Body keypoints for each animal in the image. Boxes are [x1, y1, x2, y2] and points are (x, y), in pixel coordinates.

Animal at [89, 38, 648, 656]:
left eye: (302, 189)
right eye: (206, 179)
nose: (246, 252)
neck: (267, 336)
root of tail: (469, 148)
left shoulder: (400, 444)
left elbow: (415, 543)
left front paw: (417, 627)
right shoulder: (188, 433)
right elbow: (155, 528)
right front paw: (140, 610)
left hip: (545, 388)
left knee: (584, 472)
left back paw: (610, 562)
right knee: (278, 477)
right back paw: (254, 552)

--

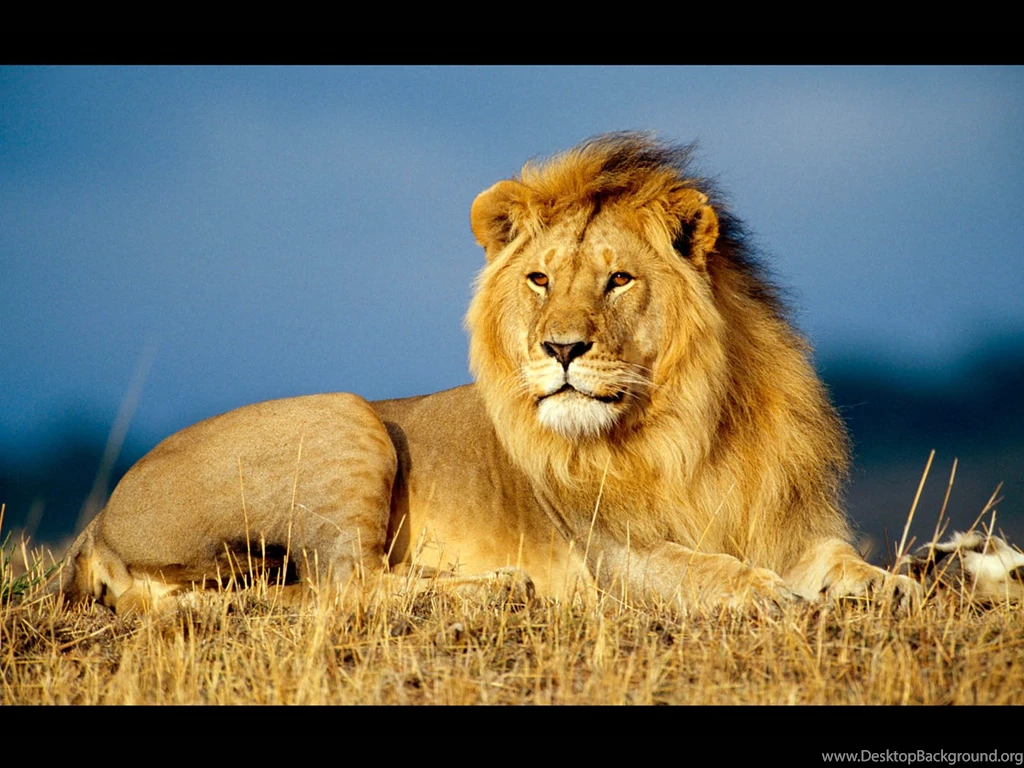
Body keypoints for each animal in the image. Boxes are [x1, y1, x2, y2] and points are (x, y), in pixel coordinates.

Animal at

AIM OF THE EXERCISE:
Using the listing above, copy exactly the line that contains "right shoulder: (188, 433)", the line that contains "right back paw: (254, 552)", and each line that falls between them.

ANSWER TO THIS PROBLEM:
right shoulder: (188, 433)
right elbow: (155, 528)
right front paw: (140, 610)
left hip: (545, 388)
left knee: (584, 472)
left back paw: (610, 562)
right knee: (278, 477)
right back paw: (254, 552)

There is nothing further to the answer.